STUDY TEXT -
********
The dish at Turkey and the Wolf is culinary heresy, and it’s delightful

turkey and the wolf spread
Gumbo in the top left

This story first appeared in Bill Addison’s brand-new newsletter “Notes From a Roving Critic.” Subscribe now to keep up with Eater’s roving critic on the road.


On Friday, Eater published my review of Turkey and the Wolf, a New Orleans sandwich shop that’s become a local sensation and will soon, I predict, be something of a national one, as well. Mason Hereford brings a dreamer’s imagination and a craftsman’s chops to building his creations. I’m obsessed with his chicken-fried steak sandwich, though he’s threatening to replace it with a meatloaf monstrosity dressed with (among other things) pepper jelly, dill pickles, and mayo made from emulsified pan drippings.

But there’s one thing that I neglected to mention in the review: Pay close attention to specials scrawled on pieces of paper affixed somewhere to the ordering counter. (You can also check the restaurant’s cheeky Instagram account for updates.) The specials may be dishes the kitchen is tinkering with to include on the regular menu, or they might be here-and-gone whimsies like a pasta salad — tossed with basil, mint, dill, feta, fried garlic, and sunflower seeds — that was everything I wanted beside one of those gargantuan sandwiches.
********
RECORDS SUPPLIED -
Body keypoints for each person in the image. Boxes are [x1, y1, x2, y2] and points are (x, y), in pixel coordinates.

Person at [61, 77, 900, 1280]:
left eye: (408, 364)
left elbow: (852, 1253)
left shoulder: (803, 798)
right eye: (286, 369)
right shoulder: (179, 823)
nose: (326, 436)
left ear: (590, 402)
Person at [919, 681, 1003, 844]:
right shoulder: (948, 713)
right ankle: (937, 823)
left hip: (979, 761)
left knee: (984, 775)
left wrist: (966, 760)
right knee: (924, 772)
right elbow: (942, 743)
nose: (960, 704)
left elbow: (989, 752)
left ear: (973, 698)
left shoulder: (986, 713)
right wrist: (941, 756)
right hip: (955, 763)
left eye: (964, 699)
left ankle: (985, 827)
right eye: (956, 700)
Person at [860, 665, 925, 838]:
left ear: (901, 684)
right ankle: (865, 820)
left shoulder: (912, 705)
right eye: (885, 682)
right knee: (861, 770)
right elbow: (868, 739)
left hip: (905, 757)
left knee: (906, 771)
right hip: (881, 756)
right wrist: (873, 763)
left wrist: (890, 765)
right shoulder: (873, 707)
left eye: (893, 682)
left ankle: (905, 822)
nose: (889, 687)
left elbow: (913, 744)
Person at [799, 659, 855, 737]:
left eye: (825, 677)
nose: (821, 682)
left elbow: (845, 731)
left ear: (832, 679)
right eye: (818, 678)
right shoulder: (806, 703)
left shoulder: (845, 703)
********
THE PROBLEM -
In the text about Turkey and the Wolf, which herbs were in the pasta salad special?

REPLY TO THE EXERCISE -
Basil, mint, and dill.